**Page-level text extractions**

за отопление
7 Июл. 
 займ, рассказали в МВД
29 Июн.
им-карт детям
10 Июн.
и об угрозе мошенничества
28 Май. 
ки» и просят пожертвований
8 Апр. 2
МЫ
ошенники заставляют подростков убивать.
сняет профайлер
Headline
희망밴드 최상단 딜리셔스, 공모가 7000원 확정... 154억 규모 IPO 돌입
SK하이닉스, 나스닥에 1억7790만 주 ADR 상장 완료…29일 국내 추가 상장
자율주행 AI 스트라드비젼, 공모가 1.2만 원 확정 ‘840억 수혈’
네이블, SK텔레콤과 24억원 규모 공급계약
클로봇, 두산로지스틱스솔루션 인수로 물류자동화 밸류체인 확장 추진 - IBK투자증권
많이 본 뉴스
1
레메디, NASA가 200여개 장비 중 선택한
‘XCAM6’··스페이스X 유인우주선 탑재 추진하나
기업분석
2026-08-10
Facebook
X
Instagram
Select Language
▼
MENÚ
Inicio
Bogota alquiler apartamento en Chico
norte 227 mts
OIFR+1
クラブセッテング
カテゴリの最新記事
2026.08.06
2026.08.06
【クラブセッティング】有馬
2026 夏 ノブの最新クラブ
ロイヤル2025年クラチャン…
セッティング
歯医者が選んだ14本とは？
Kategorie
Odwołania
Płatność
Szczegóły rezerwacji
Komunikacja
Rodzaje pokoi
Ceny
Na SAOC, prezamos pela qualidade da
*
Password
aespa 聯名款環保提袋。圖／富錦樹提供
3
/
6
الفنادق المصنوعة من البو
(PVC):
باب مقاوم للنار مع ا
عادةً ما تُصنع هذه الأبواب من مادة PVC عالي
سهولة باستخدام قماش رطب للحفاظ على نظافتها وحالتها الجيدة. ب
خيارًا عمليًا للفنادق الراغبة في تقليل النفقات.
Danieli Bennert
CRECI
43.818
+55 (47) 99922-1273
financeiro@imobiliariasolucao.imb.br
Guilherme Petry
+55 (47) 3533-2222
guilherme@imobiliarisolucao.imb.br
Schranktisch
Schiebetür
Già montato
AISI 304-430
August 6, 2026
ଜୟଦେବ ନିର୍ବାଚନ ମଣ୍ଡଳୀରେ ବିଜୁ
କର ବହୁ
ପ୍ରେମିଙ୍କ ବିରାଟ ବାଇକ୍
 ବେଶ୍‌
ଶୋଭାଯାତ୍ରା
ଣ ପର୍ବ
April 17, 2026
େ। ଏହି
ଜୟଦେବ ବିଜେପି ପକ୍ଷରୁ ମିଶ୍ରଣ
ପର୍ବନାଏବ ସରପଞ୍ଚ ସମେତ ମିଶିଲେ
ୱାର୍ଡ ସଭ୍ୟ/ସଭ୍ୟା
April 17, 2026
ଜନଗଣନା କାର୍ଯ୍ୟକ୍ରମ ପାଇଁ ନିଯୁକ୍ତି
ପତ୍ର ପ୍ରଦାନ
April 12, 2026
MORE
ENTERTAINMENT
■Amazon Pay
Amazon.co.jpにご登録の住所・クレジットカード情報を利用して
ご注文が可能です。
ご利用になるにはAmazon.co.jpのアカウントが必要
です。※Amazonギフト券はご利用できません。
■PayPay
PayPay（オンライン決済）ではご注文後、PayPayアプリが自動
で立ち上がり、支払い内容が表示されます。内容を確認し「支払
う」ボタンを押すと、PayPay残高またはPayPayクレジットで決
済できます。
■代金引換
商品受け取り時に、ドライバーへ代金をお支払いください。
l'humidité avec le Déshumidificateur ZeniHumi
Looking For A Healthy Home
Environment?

**TRY IT**
Reproduce the records in full, exactly as written.

**YOUR SOLUTION**
за отопление
7 Июл. 
 займ, рассказали в МВД
29 Июн.
им-карт детям
10 Июн.
и об угрозе мошенничества
28 Май. 
ки» и просят пожертвований
8 Апр. 2
МЫ
ошенники заставляют подростков убивать.
сняет профайлер
Headline
희망밴드 최상단 딜리셔스, 공모가 7000원 확정... 154억 규모 IPO 돌입
SK하이닉스, 나스닥에 1억7790만 주 ADR 상장 완료…29일 국내 추가 상장
자율주행 AI 스트라드비젼, 공모가 1.2만 원 확정 ‘840억 수혈’
네이블, SK텔레콤과 24억원 규모 공급계약
클로봇, 두산로지스틱스솔루션 인수로 물류자동화 밸류체인 확장 추진 - IBK투자증권
많이 본 뉴스
1
레메디, NASA가 200여개 장비 중 선택한
‘XCAM6’··스페이스X 유인우주선 탑재 추진하나
기업분석
2026-08-10
Facebook
X
Instagram
Select Language
▼
MENÚ
Inicio
Bogota alquiler apartamento en Chico
norte 227 mts
OIFR+1
クラブセッテング
カテゴリの最新記事
2026.08.06
2026.08.06
【クラブセッティング】有馬
2026 夏 ノブの最新クラブ
ロイヤル2025年クラチャン…
セッティング
歯医者が選んだ14本とは？
Kategorie
Odwołania
Płatność
Szczegóły rezerwacji
Komunikacja
Rodzaje pokoi
Ceny
Na SAOC, prezamos pela qualidade da
*
Password
aespa 聯名款環保提袋。圖／富錦樹提供
3
/
6
الفنادق المصنوعة من البو
(PVC):
باب مقاوم للنار مع ا
عادةً ما تُصنع هذه الأبواب من مادة PVC عالي
سهولة باستخدام قماش رطب للحفاظ على نظافتها وحالتها الجيدة. ب
خيارًا عمليًا للفنادق الراغبة في تقليل النفقات.
Danieli Bennert
CRECI
43.818
+55 (47) 99922-1273
financeiro@imobiliariasolucao.imb.br
Guilherme Petry
+55 (47) 3533-2222
guilherme@imobiliarisolucao.imb.br
Schranktisch
Schiebetür
Già montato
AISI 304-430
August 6, 2026
ଜୟଦେବ ନିର୍ବାଚନ ମଣ୍ଡଳୀରେ ବିଜୁ
କର ବହୁ
ପ୍ରେମିଙ୍କ ବିରାଟ ବାଇକ୍
 ବେଶ୍‌
ଶୋଭାଯାତ୍ରା
ଣ ପର୍ବ
April 17, 2026
େ। ଏହି
ଜୟଦେବ ବିଜେପି ପକ୍ଷରୁ ମିଶ୍ରଣ
ପର୍ବନାଏବ ସରପଞ୍ଚ ସମେତ ମିଶିଲେ
ୱାର୍ଡ ସଭ୍ୟ/ସଭ୍ୟା
April 17, 2026
ଜନଗଣନା କାର୍ଯ୍ୟକ୍ରମ ପାଇଁ ନିଯୁକ୍ତି
ପତ୍ର ପ୍ରଦାନ
April 12, 2026
MORE
ENTERTAINMENT
■Amazon Pay
Amazon.co.jpにご登録の住所・クレジットカード情報を利用して
ご注文が可能です。
ご利用になるにはAmazon.co.jpのアカウントが必要
です。※Amazonギフト券はご利用できません。
■PayPay
PayPay（オンライン決済）ではご注文後、PayPayアプリが自動
で立ち上がり、支払い内容が表示されます。内容を確認し「支払
う」ボタンを押すと、PayPay残高またはPayPayクレジットで決
済できます。
■代金引換
商品受け取り時に、ドライバーへ代金をお支払いください。
l'humidité avec le Déshumidificateur ZeniHumi
Looking For A Healthy Home
Environment?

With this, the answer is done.